Random Slopes

The model description so far is very much like a SEM model for multiple levels. In this chapter, we examine conventional random-slopes model for two level data. Mehta and West (2000) demonstrated how a longitudinal model with random-slopes for time may be estimated within an SEM context. Mehta, Neale, and Flay (2005) extended the idea to random-slopes model for the case of clustered data.

Table of Contents

Two-level equations

Level 1

\[ y_{ij} = b_{0j} + b_{1j} \times x_{ij} + e_{ij}, \] \[ e \sim N(0, \theta) \]

Level 2

\[ b_{0j} = \gamma_{00} + u_{0j} \] \[ b_{1j} = \gamma_{10} + u_{1j} \] \[ u \sim N(0, \Psi) \]

\[
\Psi=
\begin{bmatrix}
\psi_{1,1} & \\
\psi_{2,1} & \psi_{2,2}
\end{bmatrix}
\]

In a random-slopes model, the effect of a level-1 independent variable \( (x_{ij}) \) on a level-1 dependent variable \( (y_{ij}) \) varies randomly across level-2 units. Such models are also known as the random-coefficients model, as the regression-coefficients \( b_{0j} \) & \( b_{1j} \) vary randomly. Such random-effects are unobserved or latent variables at level-2. In xxM, random-effects are treated as latent variables. Using the SEM notation for a latent variable (\( \eta \)) the above equations may be written as:

\[ y_{ij}^1 = 1_{ij}^{1,2}  \times \eta_{1j}^2 + x_{ij}^{1,2} \times \eta_{2j}^2 + e_{ij}^1, \]

\[ \eta_{1}^2 = \alpha_{1}^2 + \zeta_{1j}^2 \] \[ \eta_{2}^2 = \alpha_{2}^2 + \zeta_{2j}^2 \]

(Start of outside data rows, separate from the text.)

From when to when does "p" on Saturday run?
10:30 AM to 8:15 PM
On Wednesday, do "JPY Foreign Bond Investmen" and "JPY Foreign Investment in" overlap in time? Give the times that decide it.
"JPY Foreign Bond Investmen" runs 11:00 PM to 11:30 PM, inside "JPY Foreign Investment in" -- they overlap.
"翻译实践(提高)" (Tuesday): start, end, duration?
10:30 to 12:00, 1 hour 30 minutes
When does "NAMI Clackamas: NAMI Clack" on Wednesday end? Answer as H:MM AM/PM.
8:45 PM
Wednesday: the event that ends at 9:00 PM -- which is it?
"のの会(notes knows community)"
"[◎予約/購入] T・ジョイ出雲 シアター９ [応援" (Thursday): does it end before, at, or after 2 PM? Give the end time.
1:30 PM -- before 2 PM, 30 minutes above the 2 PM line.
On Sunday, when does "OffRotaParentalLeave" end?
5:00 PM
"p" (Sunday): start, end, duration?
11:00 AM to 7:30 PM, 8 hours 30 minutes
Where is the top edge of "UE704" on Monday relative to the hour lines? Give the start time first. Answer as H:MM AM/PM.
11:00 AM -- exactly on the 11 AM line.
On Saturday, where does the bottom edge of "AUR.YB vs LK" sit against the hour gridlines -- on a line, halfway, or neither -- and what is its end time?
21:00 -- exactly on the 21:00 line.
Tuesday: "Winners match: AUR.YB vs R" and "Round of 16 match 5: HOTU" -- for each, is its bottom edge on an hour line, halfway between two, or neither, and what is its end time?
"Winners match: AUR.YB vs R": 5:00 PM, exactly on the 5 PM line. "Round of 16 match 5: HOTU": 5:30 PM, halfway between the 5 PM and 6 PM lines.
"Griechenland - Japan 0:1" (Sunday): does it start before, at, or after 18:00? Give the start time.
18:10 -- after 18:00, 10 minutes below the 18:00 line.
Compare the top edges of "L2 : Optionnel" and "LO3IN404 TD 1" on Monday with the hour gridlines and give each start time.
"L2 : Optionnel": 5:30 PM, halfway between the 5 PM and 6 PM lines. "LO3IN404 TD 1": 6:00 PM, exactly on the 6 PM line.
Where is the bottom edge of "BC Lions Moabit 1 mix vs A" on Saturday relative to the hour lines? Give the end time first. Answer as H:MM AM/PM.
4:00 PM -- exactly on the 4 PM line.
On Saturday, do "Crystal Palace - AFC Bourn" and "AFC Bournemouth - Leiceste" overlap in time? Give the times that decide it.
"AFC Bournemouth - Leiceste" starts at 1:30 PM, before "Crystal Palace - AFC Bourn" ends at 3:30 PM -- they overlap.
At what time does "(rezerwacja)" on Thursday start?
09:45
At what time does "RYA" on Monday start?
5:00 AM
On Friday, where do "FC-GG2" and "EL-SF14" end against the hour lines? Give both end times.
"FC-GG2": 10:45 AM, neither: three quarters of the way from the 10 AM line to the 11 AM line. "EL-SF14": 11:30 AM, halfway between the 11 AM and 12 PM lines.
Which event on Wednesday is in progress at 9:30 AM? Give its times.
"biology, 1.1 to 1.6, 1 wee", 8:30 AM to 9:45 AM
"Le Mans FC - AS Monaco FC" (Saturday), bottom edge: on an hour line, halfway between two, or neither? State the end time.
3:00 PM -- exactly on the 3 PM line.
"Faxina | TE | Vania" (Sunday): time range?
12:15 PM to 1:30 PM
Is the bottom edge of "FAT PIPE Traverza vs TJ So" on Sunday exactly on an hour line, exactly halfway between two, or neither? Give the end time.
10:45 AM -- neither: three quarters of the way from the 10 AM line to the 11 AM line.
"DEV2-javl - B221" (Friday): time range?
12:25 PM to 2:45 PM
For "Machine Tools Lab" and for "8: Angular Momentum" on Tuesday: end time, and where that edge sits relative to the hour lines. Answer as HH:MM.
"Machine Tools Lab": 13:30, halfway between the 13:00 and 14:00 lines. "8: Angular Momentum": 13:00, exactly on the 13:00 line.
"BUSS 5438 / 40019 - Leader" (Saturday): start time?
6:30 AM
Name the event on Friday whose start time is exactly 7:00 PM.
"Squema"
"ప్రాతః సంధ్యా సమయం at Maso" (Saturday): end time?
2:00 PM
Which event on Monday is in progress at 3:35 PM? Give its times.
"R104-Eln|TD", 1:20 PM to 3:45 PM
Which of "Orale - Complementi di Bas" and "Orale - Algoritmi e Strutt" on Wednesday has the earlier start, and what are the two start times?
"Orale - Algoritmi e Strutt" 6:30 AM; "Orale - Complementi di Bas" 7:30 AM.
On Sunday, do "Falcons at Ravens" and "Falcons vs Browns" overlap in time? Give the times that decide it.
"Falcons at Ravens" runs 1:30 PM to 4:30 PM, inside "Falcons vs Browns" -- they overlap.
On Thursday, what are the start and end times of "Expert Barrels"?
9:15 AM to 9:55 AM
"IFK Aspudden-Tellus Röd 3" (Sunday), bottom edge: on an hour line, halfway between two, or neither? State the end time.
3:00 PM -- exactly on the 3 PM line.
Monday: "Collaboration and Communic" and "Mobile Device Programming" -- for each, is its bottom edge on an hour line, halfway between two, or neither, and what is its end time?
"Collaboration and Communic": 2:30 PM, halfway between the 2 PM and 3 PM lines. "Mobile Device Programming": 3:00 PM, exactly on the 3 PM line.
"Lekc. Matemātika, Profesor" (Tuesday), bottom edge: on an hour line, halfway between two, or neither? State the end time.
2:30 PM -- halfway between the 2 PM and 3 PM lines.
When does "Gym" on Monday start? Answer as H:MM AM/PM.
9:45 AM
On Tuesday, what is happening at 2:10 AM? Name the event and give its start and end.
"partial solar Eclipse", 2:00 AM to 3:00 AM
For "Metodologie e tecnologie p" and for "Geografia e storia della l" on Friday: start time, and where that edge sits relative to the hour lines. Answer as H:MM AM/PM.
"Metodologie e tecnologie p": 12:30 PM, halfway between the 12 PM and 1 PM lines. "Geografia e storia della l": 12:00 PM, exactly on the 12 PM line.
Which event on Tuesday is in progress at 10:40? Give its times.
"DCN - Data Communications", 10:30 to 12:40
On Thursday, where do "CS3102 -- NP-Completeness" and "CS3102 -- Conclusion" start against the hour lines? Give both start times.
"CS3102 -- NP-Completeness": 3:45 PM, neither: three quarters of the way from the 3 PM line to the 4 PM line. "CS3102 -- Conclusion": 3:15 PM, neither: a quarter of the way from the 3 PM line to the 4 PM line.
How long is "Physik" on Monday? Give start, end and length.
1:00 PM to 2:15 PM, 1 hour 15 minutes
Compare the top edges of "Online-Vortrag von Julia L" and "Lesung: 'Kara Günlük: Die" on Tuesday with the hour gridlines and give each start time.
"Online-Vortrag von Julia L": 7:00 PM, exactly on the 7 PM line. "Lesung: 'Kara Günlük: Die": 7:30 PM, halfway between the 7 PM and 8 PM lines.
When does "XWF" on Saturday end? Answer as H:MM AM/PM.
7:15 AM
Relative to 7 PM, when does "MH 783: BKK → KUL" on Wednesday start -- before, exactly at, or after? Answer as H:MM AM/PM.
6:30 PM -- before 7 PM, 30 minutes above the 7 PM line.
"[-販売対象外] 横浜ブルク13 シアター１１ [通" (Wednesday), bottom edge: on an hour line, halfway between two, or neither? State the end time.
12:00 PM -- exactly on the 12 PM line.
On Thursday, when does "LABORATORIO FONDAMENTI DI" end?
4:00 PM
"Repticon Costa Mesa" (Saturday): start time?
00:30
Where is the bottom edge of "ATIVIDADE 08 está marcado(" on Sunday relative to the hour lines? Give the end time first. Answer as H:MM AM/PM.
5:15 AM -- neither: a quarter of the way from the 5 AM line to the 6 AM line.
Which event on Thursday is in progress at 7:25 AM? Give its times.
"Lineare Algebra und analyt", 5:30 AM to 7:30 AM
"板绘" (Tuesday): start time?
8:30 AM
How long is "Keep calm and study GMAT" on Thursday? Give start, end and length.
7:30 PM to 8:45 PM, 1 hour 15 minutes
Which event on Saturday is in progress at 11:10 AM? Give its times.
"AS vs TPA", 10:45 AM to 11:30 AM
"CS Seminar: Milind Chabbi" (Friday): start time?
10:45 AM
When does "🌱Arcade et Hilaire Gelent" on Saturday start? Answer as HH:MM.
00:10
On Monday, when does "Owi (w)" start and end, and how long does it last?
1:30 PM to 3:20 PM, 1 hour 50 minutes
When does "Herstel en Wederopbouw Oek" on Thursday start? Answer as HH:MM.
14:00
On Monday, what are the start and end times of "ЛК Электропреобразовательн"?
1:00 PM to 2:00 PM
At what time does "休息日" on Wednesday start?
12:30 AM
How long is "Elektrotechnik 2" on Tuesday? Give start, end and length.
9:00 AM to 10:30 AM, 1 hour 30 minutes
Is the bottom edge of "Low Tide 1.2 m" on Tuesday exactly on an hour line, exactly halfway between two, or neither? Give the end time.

Note that the coefficients are random or latent variables, whereas the predictors \( (1_{ij} \) and \( x_{ij}) \) are fixed. We can use a SEM measurement model to capture the directional relationship between random-effects at level-2 and observed variables at level-1, in which the factor-loadings are fixed to level-1 values of fixed predictors. With this mind-set, the factor-loading matrix (\( \Lambda \)) has a single row and two columns:

\[
\Lambda^{1,2} =
\begin{bmatrix}
1.0 & x_{ij}
\end{bmatrix}
\]

The first column is fixed to \( 1.0 \), whereas the second column is fixed to student-specific values of \( x_{ij} \). The idea of fixing factor-loadings for specifying multilevel random-slopes was introduced in the context of growth-curve modeling in Mehta and West (2000) and extended to clustered data and general multilevel case in Mehta, Neale, and Flay (2005). The following path-diagram has a one-to-one correspondence to the first and second level equations for a random-slope model.

Note:

  • A random-slopes model is just a measurement model

Path Diagram

alt ranslp.xxmModel

xxM Model Matrices

Level-1: Within matrices

In this example, we will use superscripts for associating each within-matrix to a given level. The rules of superscripts (for levels) correspond to the rules for subscripts (for variables).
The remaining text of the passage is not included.